25. The device of claim 24, wherein the conductor has a thickness of the order of one millimeter.

26. The device of claim 24, wherein the conductor is a microstrip.

27. The device of claim 24, wherein the conductor is a hollow elongate element, especially of round, rectangular or square cross section.

28. The device of claim 24, wherein said device includes a partial electric ground plane that lies facing a face of the dielectric on the opposite side from the side supporting the conductor, the partial character of the ground plane being expressed by the fact that only a minor area of the conductor line is facing a ground plane.

29. The device of claim 28, wherein the partial ground plane is located at the start of the conductor line, the point where the microwaves enter the device.

30. The device of claim 29, wherein the wave launch zone, at the input of the conductor line, has a conventional structure in which the elongate conductor, the dielectric and the partial ground plane are assembled, the ground plane being interrupted at a short distance from the input of the conductor line and then being replaced with the plasma extending with the conductor over the entire rest of the length of the conductor line.

31. The device of claim 29, wherein the wave launch zone, at the input of the conductor line, has a conventional structure in which the elongate conductor, the dielectric and the partial ground plane are assembled, the ground plane being interrupted at a short distance from the input of the conductor line and then being replaced with the plasma, the conductor not extending substantially beyond the boundary of the ground plane.

32. The device of claim 24, wherein the conductor is made of a copper alloy chosen from the group comprising brass and, preferably, beryllium copper.

33. The device of claim 24, wherein the conductor is mechanically fixed to the dielectric.

34. The device of claim 24, wherein the conductor is screen-printed onto the dielectric.

35. The device of claim 24, wherein the dielectric has a dielectric loss tangent tanδ of between 10−4 and 10−2.

36. The device of claim 24, wherein the dielectric is silica or a ceramic, preferably aluminum nitride or boron nitride.

37. The device of claim 24, wherein the device is placed in a conducting housing acting as a Faraday cage.

38. The device of claim 24, wherein a dielectric housing is placed on the dielectric substrate of the conductor line and above the conductor, and in that a coolant of low dielectric loss circulates in said housing.

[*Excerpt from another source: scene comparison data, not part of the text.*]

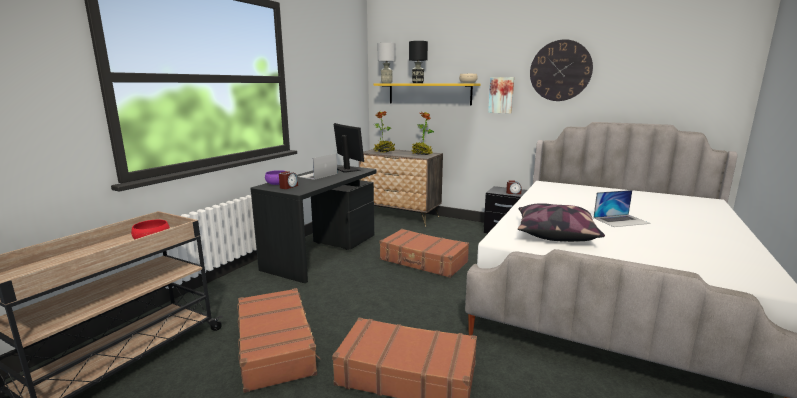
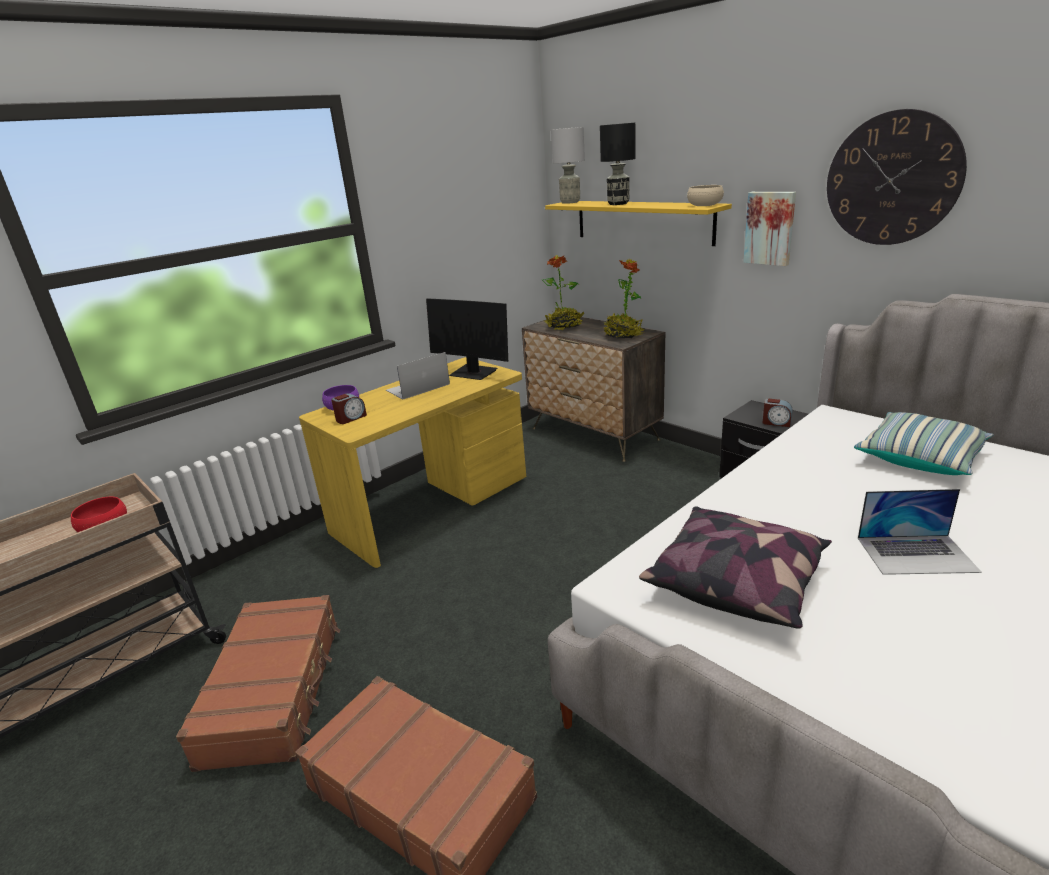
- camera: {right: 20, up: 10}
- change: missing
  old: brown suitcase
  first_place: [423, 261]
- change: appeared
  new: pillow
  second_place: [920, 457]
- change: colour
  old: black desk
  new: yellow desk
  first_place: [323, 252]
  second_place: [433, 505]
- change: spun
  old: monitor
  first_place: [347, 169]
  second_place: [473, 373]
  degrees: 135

39. The device of claim 24, wherein a heat sink made of a dielectric material, through which a coolant flows, is placed over the entire free face of the conductor.

40. The device of claim 24, wherein the elongate conductor is a hollow longitudinal conductor provided at each of its ends with an opening for the circulation of a coolant.

41. The device of claim 24, wherein it includes means for cooling the dielectric substrate.

42. The device of claim 41, wherein the dielectric has channels in which a coolant circulates, or in that the dielectric is placed on a support having channels in which a coolant circulates.

43. The device of claim 24, wherein the surface of the conductor is coated with a coating of a metal which is a good electrical conductor and is resistant to oxidation, such as gold.

44. The device of claim 24, wherein said impedance matching system is produced from impedance matching components produced in the actual structure of the conductor.

45. A plasma generator device, comprising at least two of the devices claim 24.

46. A plasma torch comprising at least one very high-frequency source connected via an impedance matching device to an elongate conductor, fixed to a dielectric support, and at least one means for cooling said conductor, said dielectric support being longitudinally penetrated by a channel via one end of which the gas is injected and in which the plasma forms, the active species of said plasma being extracted by the gas flow via the opposite end.